As for the private sector, the senator was informed the private firms have perfected contracts and already made 50-percent down payment for six million doses of the vaccine.

Galvez, however, pointed out that the procurements of the LGUs and the private sector were done through tripartite agreements involving the national government. 

“So ang private sector may perfected contract, may downpayment; ang local government may perfected contract pero wala pang downpayment. Ang national government walang perfected contract, walang downpayment (So the private sector already has a perfected contract and downpayment; while local governments have perfected contracts but no downpayment. But the national government has no perfected contract or downpayments yet)?” Senate President Pro Tempore Ralph Recto said.

“Tama po, ang pinakasigurista po ‘yong national government ho (Yes, the national government was the most perfectionist of them all),” Angara confirmed.

Galvez earlier blamed the delay in the delivery of the Pfizer vaccines to the country on the lack of an indemnification law that would ensure compensation in case of adverse reactions to their products.

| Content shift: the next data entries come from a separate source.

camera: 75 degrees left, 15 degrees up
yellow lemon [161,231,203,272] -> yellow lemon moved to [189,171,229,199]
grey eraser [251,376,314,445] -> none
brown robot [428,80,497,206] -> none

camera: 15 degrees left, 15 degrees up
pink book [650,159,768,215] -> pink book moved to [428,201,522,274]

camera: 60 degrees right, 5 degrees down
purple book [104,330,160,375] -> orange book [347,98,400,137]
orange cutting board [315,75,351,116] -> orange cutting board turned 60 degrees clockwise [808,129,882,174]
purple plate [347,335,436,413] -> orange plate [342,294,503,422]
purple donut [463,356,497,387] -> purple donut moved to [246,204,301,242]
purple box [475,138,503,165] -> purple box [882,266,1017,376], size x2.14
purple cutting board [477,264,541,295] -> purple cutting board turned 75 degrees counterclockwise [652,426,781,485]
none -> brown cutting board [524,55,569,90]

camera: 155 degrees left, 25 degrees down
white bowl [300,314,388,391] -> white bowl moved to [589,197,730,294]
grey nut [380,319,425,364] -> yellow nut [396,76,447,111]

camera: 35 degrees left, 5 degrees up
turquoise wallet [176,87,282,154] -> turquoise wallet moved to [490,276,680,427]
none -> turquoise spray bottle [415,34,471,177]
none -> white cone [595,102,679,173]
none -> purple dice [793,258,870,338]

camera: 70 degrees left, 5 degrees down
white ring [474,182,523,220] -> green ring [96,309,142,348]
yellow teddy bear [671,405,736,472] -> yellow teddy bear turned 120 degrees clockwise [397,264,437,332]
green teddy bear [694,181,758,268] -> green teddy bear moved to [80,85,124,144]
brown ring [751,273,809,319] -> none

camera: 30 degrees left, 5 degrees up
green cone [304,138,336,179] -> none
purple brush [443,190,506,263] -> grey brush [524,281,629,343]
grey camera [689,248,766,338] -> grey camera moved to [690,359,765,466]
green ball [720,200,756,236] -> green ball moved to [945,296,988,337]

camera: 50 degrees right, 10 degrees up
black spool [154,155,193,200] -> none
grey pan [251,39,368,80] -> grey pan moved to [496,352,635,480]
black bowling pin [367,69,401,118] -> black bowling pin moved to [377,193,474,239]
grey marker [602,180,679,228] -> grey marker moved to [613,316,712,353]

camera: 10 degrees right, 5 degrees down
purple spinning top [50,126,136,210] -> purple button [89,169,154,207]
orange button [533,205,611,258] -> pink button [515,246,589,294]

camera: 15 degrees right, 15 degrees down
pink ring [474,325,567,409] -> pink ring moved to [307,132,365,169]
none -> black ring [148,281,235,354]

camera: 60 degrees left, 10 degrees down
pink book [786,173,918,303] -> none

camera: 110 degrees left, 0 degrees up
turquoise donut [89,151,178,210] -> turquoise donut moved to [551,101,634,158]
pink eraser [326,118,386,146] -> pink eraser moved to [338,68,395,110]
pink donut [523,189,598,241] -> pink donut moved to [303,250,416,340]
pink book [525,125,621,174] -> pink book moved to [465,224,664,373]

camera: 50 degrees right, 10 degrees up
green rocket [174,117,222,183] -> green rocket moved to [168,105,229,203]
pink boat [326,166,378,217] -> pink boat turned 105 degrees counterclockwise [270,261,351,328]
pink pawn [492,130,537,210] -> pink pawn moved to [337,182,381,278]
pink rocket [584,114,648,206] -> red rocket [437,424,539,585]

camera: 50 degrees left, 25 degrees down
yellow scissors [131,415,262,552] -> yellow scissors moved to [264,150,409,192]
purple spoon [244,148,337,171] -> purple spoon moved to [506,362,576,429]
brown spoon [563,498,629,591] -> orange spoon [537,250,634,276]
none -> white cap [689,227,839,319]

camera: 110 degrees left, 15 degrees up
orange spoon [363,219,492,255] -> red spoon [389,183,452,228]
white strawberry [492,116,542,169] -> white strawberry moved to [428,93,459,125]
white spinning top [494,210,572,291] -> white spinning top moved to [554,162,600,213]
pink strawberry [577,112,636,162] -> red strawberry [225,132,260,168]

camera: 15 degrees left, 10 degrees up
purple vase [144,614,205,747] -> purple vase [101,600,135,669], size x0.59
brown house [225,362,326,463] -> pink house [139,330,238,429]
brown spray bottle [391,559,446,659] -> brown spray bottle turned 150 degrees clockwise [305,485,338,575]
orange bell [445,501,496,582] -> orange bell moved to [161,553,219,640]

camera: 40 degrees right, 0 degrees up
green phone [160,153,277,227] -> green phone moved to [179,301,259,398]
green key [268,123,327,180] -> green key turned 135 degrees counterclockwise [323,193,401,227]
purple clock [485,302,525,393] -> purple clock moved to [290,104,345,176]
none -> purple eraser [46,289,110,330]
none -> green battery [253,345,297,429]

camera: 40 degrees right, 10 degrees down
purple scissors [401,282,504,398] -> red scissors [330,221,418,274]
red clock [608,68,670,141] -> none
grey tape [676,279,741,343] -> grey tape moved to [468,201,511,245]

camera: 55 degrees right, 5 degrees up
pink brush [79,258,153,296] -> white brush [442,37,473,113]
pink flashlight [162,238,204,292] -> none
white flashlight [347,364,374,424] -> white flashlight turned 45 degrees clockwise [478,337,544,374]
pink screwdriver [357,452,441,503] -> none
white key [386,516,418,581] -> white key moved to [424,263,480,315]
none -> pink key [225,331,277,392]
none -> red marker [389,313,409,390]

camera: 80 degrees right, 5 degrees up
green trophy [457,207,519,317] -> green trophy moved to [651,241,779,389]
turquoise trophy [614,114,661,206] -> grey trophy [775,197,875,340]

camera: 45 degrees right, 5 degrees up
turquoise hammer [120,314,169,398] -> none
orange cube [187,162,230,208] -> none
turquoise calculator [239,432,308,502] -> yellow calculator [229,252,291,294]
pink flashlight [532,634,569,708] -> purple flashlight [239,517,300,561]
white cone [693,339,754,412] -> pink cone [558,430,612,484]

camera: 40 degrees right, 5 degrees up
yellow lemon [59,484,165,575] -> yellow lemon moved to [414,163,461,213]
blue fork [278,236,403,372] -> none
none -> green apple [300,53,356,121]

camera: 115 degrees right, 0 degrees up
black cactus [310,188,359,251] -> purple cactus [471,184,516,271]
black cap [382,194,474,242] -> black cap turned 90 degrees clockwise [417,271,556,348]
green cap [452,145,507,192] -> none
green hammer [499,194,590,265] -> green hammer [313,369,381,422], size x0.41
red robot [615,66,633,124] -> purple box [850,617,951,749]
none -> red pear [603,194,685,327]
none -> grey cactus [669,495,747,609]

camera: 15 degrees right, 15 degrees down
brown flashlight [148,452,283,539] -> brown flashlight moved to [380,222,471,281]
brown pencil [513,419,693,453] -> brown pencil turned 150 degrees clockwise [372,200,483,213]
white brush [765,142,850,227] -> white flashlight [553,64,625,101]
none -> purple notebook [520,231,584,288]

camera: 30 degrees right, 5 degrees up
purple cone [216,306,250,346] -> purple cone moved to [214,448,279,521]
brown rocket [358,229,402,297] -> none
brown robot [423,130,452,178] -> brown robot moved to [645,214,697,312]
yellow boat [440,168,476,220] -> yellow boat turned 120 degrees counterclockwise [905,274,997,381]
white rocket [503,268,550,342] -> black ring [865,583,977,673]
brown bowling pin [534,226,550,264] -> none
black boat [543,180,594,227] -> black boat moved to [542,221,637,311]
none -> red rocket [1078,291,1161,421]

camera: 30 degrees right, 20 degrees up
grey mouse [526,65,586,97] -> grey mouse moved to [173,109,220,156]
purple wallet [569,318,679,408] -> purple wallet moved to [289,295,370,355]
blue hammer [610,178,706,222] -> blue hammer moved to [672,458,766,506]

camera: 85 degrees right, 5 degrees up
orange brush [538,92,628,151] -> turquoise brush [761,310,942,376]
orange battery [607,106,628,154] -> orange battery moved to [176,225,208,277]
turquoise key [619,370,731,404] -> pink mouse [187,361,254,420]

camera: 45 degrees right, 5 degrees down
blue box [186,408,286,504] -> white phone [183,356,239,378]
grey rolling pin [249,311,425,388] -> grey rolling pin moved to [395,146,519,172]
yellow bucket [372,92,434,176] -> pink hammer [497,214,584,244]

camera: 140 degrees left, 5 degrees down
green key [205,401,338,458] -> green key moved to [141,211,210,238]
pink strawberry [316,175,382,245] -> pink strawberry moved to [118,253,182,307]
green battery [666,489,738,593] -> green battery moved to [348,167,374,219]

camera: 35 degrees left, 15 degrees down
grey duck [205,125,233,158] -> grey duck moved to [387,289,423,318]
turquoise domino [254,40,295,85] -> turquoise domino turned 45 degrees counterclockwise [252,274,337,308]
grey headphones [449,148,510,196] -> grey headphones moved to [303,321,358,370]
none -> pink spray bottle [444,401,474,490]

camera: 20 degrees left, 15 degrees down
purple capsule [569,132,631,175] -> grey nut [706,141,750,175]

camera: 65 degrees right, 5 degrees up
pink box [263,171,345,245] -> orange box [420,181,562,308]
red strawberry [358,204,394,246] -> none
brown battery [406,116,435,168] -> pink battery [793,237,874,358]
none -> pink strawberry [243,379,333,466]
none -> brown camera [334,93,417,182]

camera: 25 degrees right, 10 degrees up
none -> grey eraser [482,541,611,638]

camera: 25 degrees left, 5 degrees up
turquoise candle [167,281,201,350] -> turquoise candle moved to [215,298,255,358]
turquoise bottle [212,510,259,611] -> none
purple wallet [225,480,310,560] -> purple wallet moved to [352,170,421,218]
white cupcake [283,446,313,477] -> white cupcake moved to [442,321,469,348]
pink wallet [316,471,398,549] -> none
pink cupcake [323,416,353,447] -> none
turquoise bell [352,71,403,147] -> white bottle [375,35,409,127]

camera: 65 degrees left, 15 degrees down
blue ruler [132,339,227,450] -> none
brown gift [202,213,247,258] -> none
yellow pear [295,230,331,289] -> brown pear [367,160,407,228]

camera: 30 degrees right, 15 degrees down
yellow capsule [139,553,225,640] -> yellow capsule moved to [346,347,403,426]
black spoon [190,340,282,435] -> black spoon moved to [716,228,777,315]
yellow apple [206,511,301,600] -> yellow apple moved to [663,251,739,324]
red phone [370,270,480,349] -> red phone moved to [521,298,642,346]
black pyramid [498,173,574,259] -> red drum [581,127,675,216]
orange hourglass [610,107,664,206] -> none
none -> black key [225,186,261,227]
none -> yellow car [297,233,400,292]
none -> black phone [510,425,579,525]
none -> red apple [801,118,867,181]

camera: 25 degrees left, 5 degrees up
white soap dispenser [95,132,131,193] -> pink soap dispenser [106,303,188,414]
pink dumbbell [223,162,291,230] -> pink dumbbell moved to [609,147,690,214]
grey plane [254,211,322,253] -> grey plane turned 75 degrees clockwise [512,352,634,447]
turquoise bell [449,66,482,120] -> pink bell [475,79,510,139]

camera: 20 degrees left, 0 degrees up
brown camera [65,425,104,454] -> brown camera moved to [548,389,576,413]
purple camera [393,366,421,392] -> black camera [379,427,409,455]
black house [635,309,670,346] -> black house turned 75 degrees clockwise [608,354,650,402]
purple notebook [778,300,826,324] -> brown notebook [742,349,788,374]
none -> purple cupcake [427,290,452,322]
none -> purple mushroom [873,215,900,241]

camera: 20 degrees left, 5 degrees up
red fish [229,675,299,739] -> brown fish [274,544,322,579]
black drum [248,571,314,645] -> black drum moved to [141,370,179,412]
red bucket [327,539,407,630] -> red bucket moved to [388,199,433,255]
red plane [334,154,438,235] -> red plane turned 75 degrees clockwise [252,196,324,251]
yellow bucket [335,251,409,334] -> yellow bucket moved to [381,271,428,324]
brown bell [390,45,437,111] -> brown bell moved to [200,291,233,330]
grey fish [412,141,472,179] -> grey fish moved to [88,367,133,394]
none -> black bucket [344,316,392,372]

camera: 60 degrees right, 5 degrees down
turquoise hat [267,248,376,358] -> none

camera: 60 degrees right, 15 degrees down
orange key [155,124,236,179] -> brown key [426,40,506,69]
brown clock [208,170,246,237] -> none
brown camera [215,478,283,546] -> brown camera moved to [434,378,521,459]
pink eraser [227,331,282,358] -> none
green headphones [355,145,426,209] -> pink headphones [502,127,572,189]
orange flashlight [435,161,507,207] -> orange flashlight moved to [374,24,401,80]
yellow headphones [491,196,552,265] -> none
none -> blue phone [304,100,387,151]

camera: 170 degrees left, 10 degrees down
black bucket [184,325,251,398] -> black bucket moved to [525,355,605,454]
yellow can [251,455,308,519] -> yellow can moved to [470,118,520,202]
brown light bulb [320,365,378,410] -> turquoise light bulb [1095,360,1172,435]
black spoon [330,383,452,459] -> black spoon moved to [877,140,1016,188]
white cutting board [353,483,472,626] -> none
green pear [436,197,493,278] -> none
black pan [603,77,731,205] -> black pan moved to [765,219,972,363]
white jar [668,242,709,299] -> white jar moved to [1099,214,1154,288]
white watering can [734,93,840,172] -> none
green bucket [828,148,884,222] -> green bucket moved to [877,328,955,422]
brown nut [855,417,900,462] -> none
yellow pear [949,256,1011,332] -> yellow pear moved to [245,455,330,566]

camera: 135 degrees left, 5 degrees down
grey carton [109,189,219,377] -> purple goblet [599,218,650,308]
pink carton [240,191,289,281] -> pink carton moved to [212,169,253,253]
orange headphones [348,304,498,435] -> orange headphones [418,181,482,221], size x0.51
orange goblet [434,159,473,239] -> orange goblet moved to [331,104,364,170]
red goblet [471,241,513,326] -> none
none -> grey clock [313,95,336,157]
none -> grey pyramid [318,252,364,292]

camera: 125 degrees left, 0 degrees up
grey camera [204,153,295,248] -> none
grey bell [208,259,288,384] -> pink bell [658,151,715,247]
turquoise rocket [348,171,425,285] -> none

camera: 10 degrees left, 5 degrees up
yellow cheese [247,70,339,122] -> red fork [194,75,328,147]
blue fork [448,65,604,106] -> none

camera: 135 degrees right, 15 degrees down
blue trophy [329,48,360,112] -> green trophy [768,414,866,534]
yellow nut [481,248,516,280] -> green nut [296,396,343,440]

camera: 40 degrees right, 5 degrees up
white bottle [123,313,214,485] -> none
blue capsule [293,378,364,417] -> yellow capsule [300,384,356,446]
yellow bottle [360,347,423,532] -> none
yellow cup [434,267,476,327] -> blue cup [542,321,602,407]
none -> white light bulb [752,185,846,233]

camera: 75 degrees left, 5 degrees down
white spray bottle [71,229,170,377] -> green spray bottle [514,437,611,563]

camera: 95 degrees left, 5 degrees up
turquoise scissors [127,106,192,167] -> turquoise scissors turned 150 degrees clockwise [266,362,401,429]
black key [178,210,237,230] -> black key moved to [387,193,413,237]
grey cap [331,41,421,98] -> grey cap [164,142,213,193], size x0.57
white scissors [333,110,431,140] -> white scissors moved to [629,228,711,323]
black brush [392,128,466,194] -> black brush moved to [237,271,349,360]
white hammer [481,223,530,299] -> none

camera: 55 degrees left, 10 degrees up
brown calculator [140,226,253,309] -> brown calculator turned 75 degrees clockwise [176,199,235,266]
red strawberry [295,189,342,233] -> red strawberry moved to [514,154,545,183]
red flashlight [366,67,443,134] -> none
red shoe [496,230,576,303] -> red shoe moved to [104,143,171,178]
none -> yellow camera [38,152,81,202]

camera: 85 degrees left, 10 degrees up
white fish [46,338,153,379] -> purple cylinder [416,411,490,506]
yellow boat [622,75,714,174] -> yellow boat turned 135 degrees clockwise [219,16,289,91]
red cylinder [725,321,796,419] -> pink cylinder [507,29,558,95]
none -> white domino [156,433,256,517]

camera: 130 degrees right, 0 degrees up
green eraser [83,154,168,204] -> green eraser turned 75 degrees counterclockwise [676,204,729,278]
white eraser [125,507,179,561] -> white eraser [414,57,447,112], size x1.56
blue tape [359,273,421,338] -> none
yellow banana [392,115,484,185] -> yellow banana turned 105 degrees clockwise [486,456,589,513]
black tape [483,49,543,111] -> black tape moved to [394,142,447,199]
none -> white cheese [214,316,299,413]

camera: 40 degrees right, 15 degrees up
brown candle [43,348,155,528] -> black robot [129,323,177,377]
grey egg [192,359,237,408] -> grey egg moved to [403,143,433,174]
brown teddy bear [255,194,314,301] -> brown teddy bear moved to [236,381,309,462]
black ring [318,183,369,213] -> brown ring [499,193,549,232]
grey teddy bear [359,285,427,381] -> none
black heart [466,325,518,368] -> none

He said the World Health Organization-led COVAX Facility, from the which the Pfizer vaccines will be acquired, requires governments to have an indemnity mechanism.

But Recto observed that an indemnification law may “not be necessary” since LGUs and private firms managed to perfect contracts and make down payments prior the passage of such law.

“I’m just trying to wonder why we have not been able to sign any contract, the national government?…And I don’t see anything here in this bill that would hasten the procurement by the national government,” he said.

The government is looking to implement the vaccination program within the first quarter of this year, with 50 to 70 million Filipinos targeted to be given the COVID-19 vaccines.

During the plenary debates, Angara, still quoting Galvez, said the government expects to sign a “few” supply agreements with vaccine makers by the end of February.